TEXT SEGMENT:

Edgewood Loop 1 Trail
Rev up on Loop 1. This where beginners get into more handle bar action on the twists and turns and learn how to pump and roll the moguls. The trail loops back to the main trail with options to do this ride again, bail out on Old Commack Road, continue on the Main Trail, or try Advanced Beginner Loop 2.
Edgewood Loop 2 Trail
The importance of forests can not be underestimated. Ending deforestation is our best chance to conserve wildlife while defending the rights of forest communities. Get up close and personal with The Edgewood Pine Barrens Forest on Loop 2. Be ready to squeeze between narrow log saw cuts.
Edgewood Loop 3 Trail
This trail ups the ante with a series of small to large pump track style mogul runs and fast and flowy singletrack between the trees knees.

[Page-level text extractions]

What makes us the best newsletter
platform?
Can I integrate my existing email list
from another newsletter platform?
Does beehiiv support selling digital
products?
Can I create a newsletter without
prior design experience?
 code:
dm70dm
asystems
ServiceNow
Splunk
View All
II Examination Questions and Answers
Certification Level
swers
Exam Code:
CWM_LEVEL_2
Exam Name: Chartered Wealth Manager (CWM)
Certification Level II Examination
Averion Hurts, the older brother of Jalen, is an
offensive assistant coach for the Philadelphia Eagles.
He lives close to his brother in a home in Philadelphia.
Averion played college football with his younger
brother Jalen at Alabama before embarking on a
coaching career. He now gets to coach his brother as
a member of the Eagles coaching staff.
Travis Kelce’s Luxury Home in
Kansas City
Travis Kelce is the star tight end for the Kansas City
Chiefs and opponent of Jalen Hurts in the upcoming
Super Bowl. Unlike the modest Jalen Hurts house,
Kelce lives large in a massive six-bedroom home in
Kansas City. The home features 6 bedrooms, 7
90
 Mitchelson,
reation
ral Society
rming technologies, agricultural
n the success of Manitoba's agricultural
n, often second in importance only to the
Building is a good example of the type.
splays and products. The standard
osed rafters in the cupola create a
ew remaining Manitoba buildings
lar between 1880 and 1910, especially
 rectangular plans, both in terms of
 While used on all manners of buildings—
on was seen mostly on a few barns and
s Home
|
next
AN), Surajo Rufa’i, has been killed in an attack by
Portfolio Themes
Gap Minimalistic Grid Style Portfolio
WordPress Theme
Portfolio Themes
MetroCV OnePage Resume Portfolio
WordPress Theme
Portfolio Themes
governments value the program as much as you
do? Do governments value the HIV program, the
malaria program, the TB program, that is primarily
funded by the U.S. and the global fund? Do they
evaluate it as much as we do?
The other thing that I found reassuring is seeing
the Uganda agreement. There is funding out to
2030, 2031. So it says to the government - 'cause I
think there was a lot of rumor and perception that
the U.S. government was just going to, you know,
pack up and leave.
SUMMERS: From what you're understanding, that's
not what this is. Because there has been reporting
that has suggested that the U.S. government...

ACTIVITY 1: Write out the trail descriptions word for word, starting with "Edgewood Loop 2" and going on through "log saw cuts.".
ACTIVITY 2: According to the trail descriptions, why is ending deforestation worth pursuing? Answer in one to three sentences.
ACTIVITY 3:
Decide whether each statement agrees with the trail descriptions. Answer yes or no for each, and quote the words of the text that settle it.
(a) Loop 1 returns to the main trail.
(b) Riders on Loop 2 should be ready to squeeze between narrow log saw cuts.
(c) Loop 3 has only small mogul runs.

ANSWER BOX 1:
Edgewood Loop 2 Trail
The importance of forests can not be underestimated. Ending deforestation is our best chance to conserve wildlife while defending the rights of forest communities. Get up close and personal with The Edgewood Pine Barrens Forest on Loop 2. Be ready to squeeze between narrow log saw cuts.

ANSWER BOX 2: Ending deforestation is our best chance to conserve wildlife while defending the rights of forest communities.

ANSWER BOX 3:
(a) Yes: "The trail loops back to the main trail"
(b) Yes: "Be ready to squeeze between narrow log saw cuts."
(c) No: "a series of small to large pump track style mogul runs"